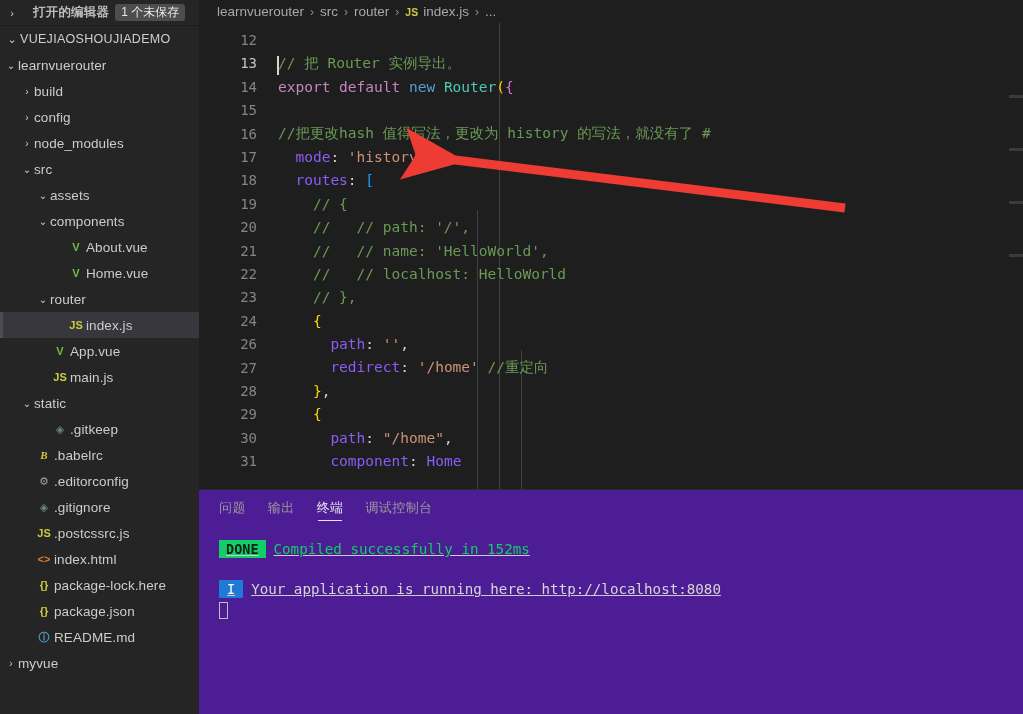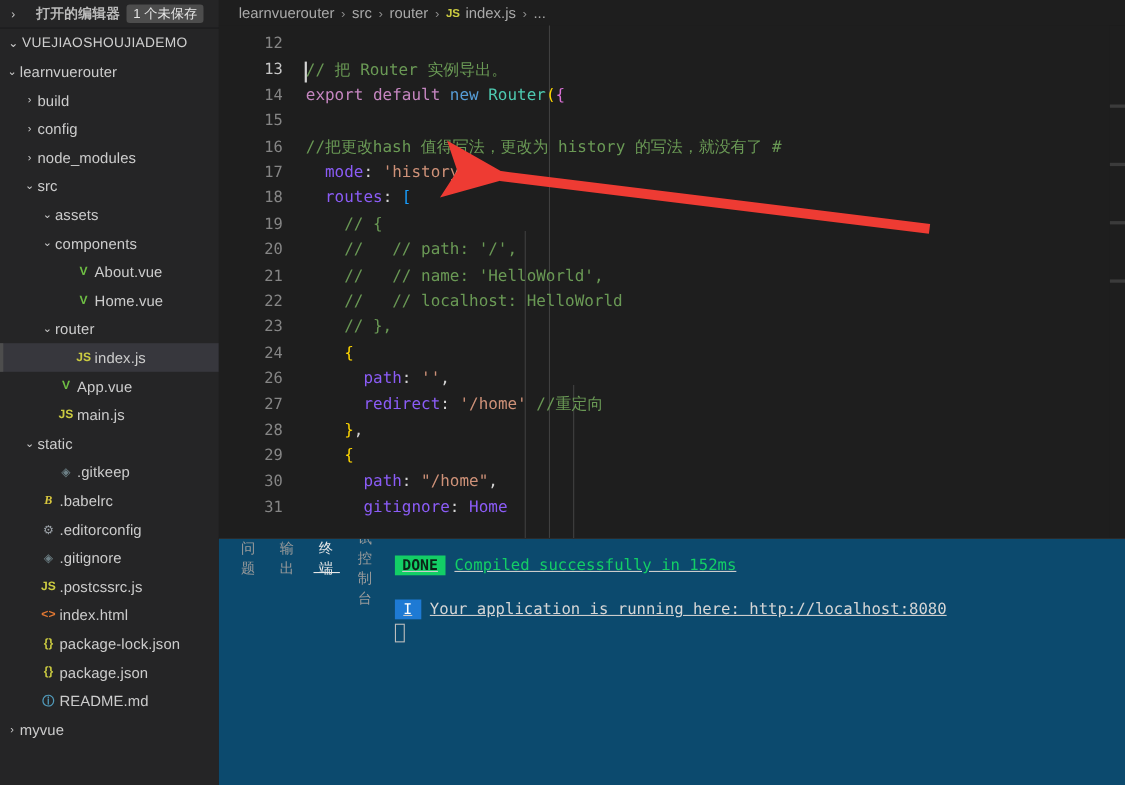--- a/index.html
+++ b/index.html
@@ -157,22 +157,22 @@
     background: #1e1e1e;
   }
   .ovr-mark { position: absolute; right: 0; width: 14px; height: 3px; background: #3b3b3b; }
 
   
   .arrow-svg { position: absolute; left: 0; top: 0; pointer-events: none; }
 
   
   .panel {
     flex: 1 1 auto;
-    background: #0c4a6e;
-    display: flex; 
+    background: #4c1d95;
+    display: flex; flex-direction: column;
     overflow: hidden;
   }
   .panel-tabs {
     height: 35px; flex: 0 0 35px;
     display: flex; align-items: center;
     padding-left: 20px;
     gap: 22px;
   }
   .ptab {
     position: relative;
@@ -323,21 +323,21 @@
           <span class="fname">.postcssrc.js</span>
         </div>
         <div class="tree-row" style="padding-left: 20px;">
           <span class="arrow"></span>
           <span class="fico ico-html">&lt;&gt;</span>
           <span class="fname">index.html</span>
         </div>
         <div class="tree-row" style="padding-left: 20px;">
           <span class="arrow"></span>
           <span class="fico ico-json">{}</span>
-          <span class="fname">package-lock.json</span>
+          <span class="fname">package-lock.here</span>
         </div>
         <div class="tree-row" style="padding-left: 20px;">
           <span class="arrow"></span>
           <span class="fico ico-json">{}</span>
           <span class="fname">package.json</span>
         </div>
         <div class="tree-row" style="padding-left: 20px;">
           <span class="arrow"></span>
           <span class="fico ico-md">ⓘ</span>
           <span class="fname">README.md</span>
@@ -381,21 +381,21 @@
           <div class="code-line"><span class="lnum">20</span><span class="ctext"><span class="c-com">    //   // path: '/',</span></span></div>
           <div class="code-line"><span class="lnum">21</span><span class="ctext"><span class="c-com">    //   // name: 'HelloWorld',</span></span></div>
           <div class="code-line"><span class="lnum">22</span><span class="ctext"><span class="c-com">    //   // localhost: HelloWorld</span></span></div>
           <div class="code-line"><span class="lnum">23</span><span class="ctext"><span class="c-com">    // },</span></span></div>
           <div class="code-line"><span class="lnum">24</span><span class="ctext"><span class="c-pun">    </span><span class="c-brkY">{</span></span></div>
           <div class="code-line"><span class="lnum">26</span><span class="ctext"><span class="c-pun">      </span><span class="c-var">path</span><span class="c-pun">: </span><span class="c-str">''</span><span class="c-pun">,</span></span></div>
           <div class="code-line"><span class="lnum">27</span><span class="ctext"><span class="c-pun">      </span><span class="c-var">redirect</span><span class="c-pun">: </span><span class="c-str">'/home'</span><span class="c-pun"> </span><span class="c-com">//重定向</span></span></div>
           <div class="code-line"><span class="lnum">28</span><span class="ctext"><span class="c-pun">    </span><span class="c-brkY">}</span><span class="c-pun">,</span></span></div>
           <div class="code-line"><span class="lnum">29</span><span class="ctext"><span class="c-pun">    </span><span class="c-brkY">{</span></span></div>
           <div class="code-line"><span class="lnum">30</span><span class="ctext"><span class="c-pun">      </span><span class="c-var">path</span><span class="c-pun">: </span><span class="c-str">"/home"</span><span class="c-pun">,</span></span></div>
-          <div class="code-line"><span class="lnum">31</span><span class="ctext"><span class="c-pun">      </span><span class="c-var">gitignore</span><span class="c-pun">: </span><span class="c-var">Home</span></span></div>
+          <div class="code-line"><span class="lnum">31</span><span class="ctext"><span class="c-pun">      </span><span class="c-var">component</span><span class="c-pun">: </span><span class="c-var">Home</span></span></div>
         </div>
 
       <div class="overview-ruler">
         <div class="ovr-mark" style="top:72px;"></div>
         <div class="ovr-mark" style="top:125px;"></div>
         <div class="ovr-mark" style="top:178px;"></div>
         <div class="ovr-mark" style="top:231px;"></div>
       </div>
 
       <svg class="arrow-svg" width="824" height="467">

*Problem statement*
Where a line of the data holds "absolute", show that line.

*Written solution*
   .ovr-mark { position: absolute; right: 0; width: 14px; height: 3px; background: #3b3b3b; }
   .arrow-svg { position: absolute; left: 0; top: 0; pointer-events: none; }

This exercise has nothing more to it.